Le ministre de l'Environnement rejette la décision du tribunal de révision concernant la rivière Tay
OTTAWA (ONTARIO) — Le ministre de l'Environnement de l'Ontario, Chris Stockwell, avait un bien beau cadeau pour l'OMYA (Canada) à l'occasion de la Saint-Valentin. Cette importante compagnie minière d'origine suisse s'est en effet vu accorder le droit de prélever un million de gallons d'eau par jour de la rivière Tay. Ce cadeau, qui va directement à l'encontre des conclusions tirées par deux enquêtes publiques indépendantes, sera certainement perçu comme une insulte par les citoyens de Perth.
En fin d’après-midi aujourd'hui (vendredi), le ministre Stockwell a rendu public un document de 30 pages renversant la décision prise par le tribunal de révision de l'environnement. Ce dernier avait en effet refusé à l'OMYA la permission de prélever 4,5 millions de litres d'eau par jour de la rivière Tay. Le tribunal confirmait ainsi une décision rendue plus tôt par un autre tribunal sur l'environnement, à l'effet que l'on ne possédait pas suffisamment d'information sur l'impact environnemental d'un prélèvement de cette envergure pour accéder à la demande de l'OMYA.

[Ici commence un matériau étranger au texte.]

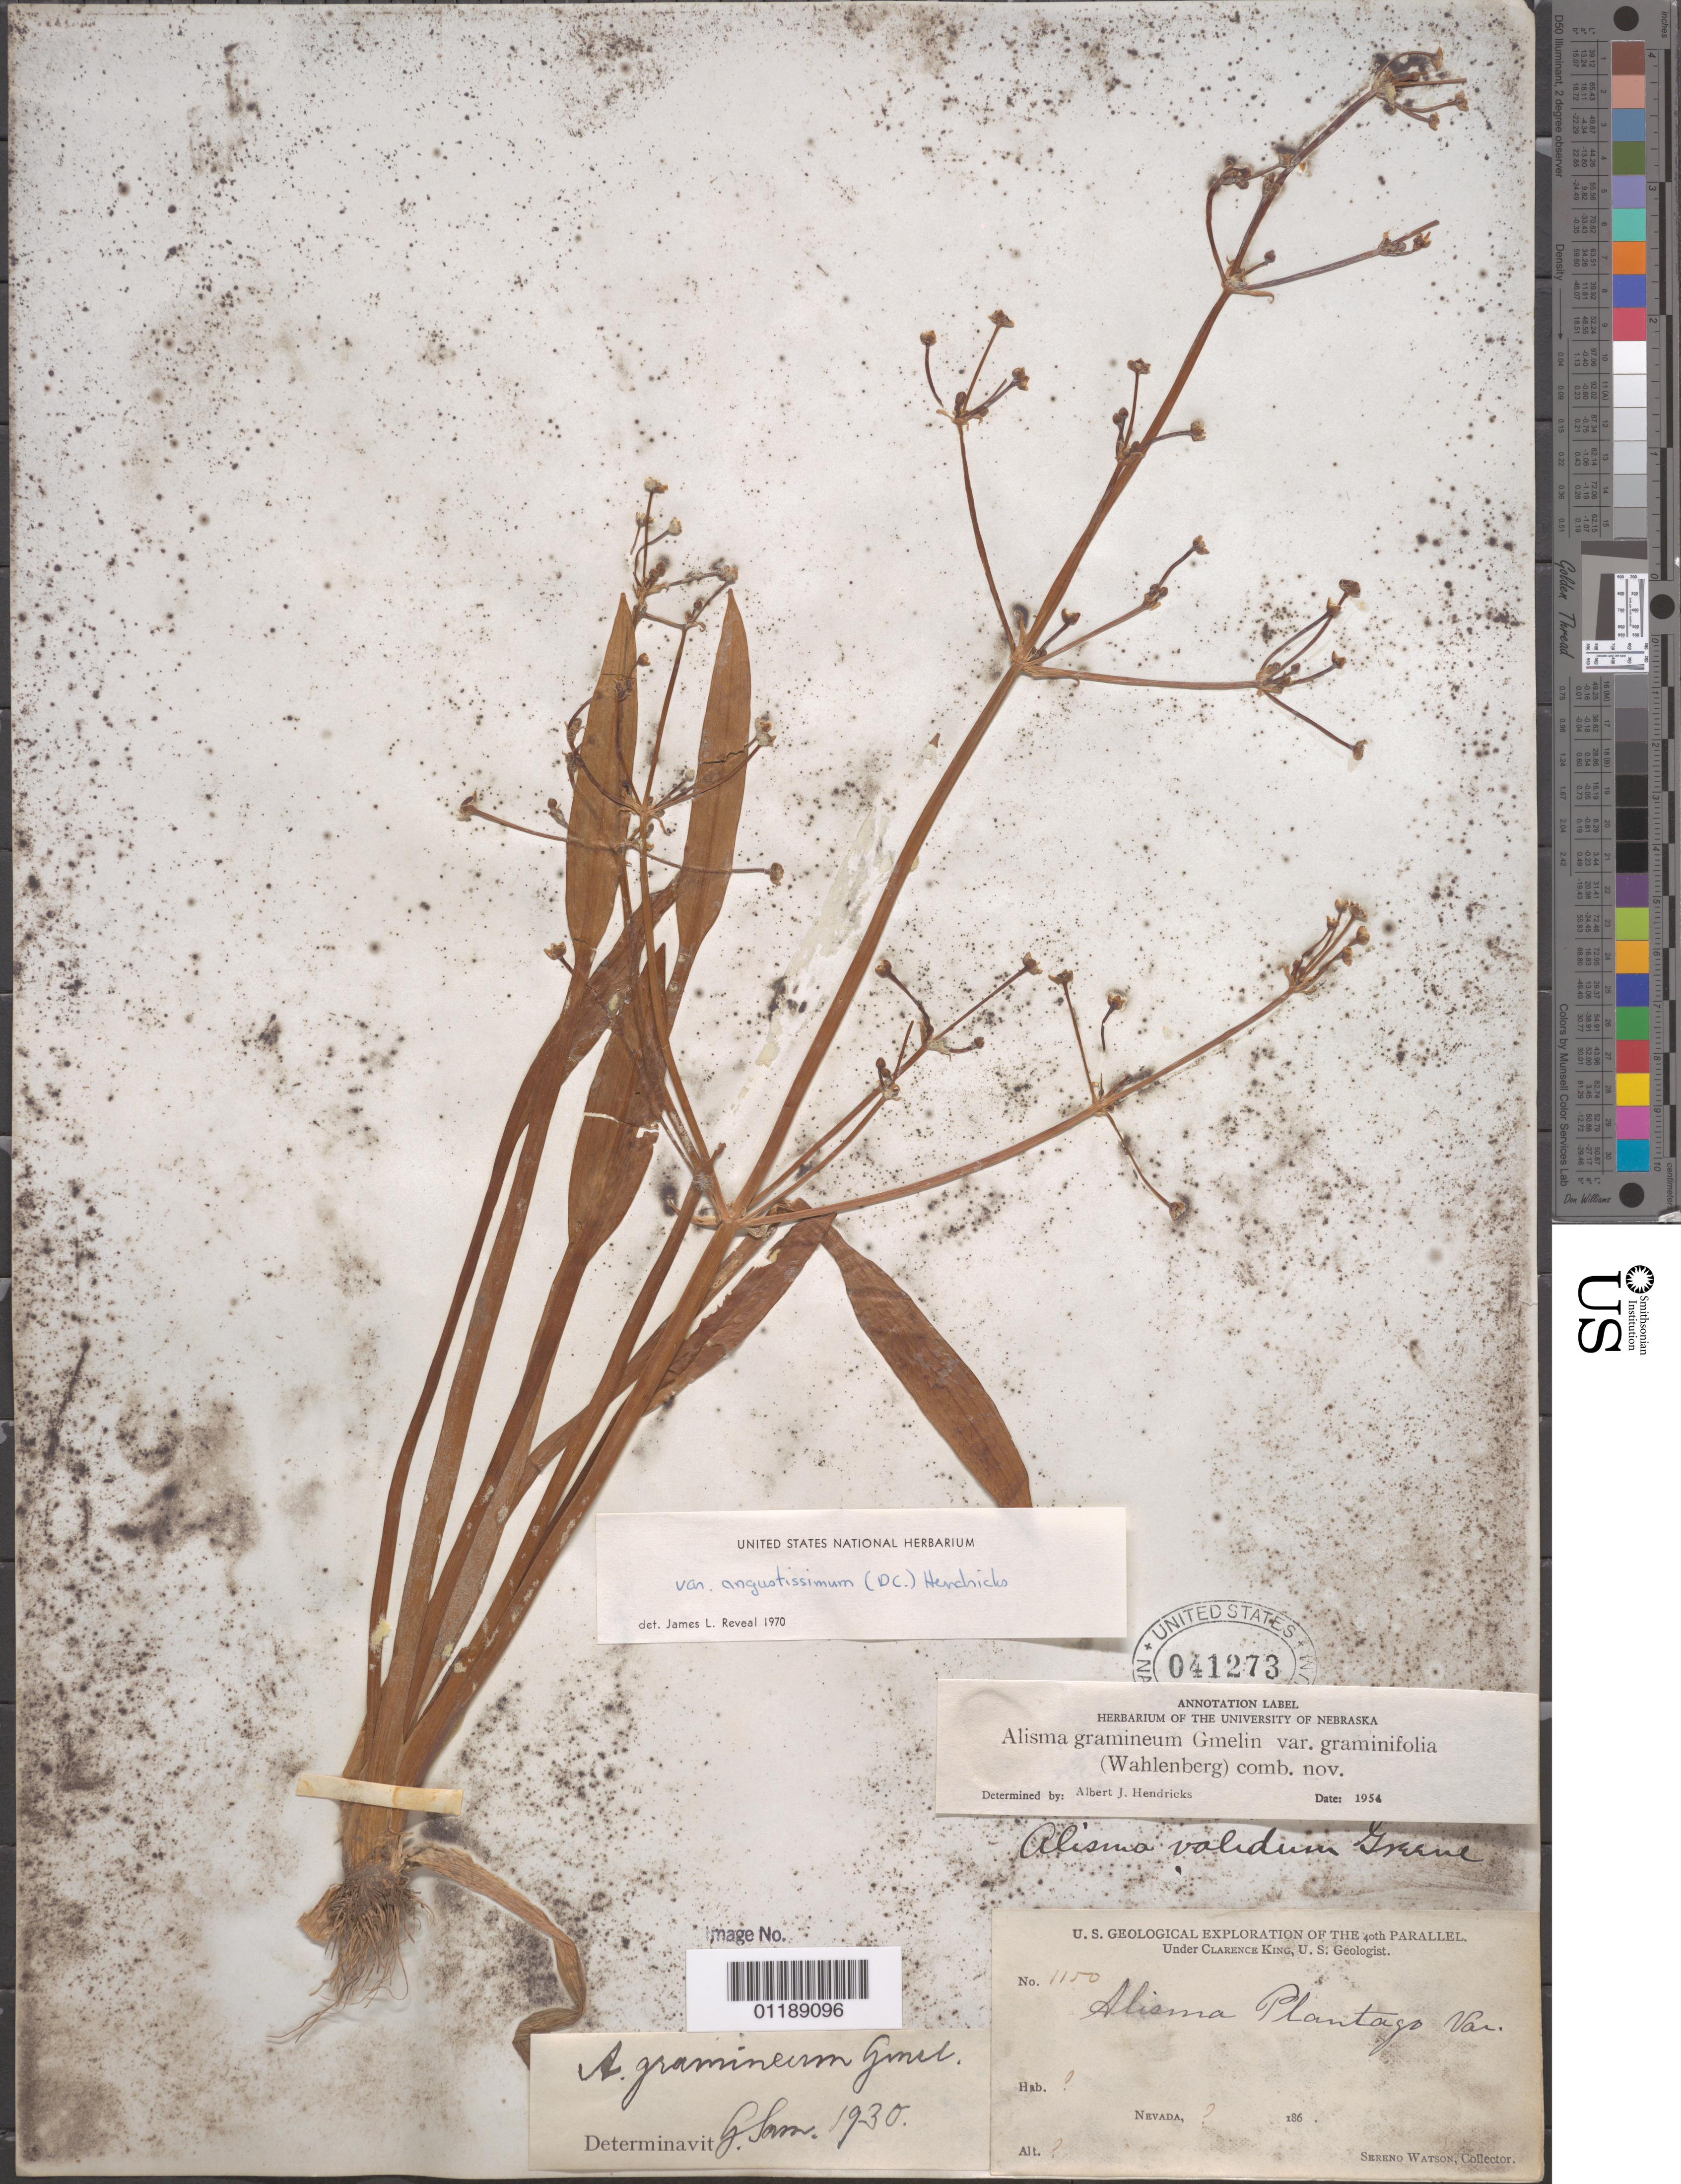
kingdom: Plantae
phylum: Tracheophyta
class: Liliopsida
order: Alismatales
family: Alismataceae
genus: Alisma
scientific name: Alisma gramineum var. angustissimum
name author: (DC.) A.J.Hendricks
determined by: Reveal, J. L.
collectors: S. Watson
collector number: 1150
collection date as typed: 186-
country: United States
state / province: Nevada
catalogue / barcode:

Il y a de cela plusieurs mois, le journal The Ottawa Citizen rapportait que l'OMYA « déclarait la guerre à l'Ontario », menaçant de quitter la province si on ne lui donnait pas la permission de prendre dans la rivière Tay toute l'eau dont elle avait besoin. « Le ministre Stockwell vient de se précipiter en avant avec son drapeau blanc, » a déclaré Guy Caron, porte-parole pour le Conseil des Canadiens. « Son message au monde des affaires est très clair : il suffit d'agiter le spectre de la perte d'emplois et du retrait des investissements pour obtenir gain de cause, peu importe ce qu'il en coûte à l'environnement, » a-t-il ajouté.
Steven Shrybman, un avocat représentant le Conseil des Canadiens lors des audiences, a qualifié cette décision de recul important pour le processus d'audience publique en Ontario. « La décision du ministre porte un coup mortel à l'intégrité de la Charte des droits environnementaux – qui donne aux citoyens le droit de prendre part aux décisions importantes en matière d'environnement. » « La décision de Monsieur Stockwell fait du processus de décisions touchant l'environnement une activité à huis clos réservée exclusivement aux sociétés négociant avec les politiciens et les fonctionnaires, loin de la curiosité du public » a-t-il précisé.
Le Conseil des Canadiens a collaboré étroitement avec les citoyens de Perth pour faire opposition à la demande de la société minière et a fait appel à plusieurs témoins experts pour contrer cette demande. L'un des principaux témoins du Conseil était Gordon Miller, Commissaire à l'environnement de l'Ontario. Ce dernier avait vivement critiqué l'échec des fonctionnaires du ministère pour n'avoir pas réussi à adopter un système d'allocation des permis de prélèvement d’eau.
C'est la première fois que le gouvernement conservateur est mis à l'épreuve depuis l'enquête de Walkerton qui, comme on le sait, a demandé que tout bassin hydrographique fasse l'objet d’une évaluation complète avant que le ministère n'autorise les prélèvements d'eau. « La décision de Monsieur Stockwell démontre clairement que ce gouvernement n'a rien appris de ses erreurs passées, » a conclut Monsieur Caron.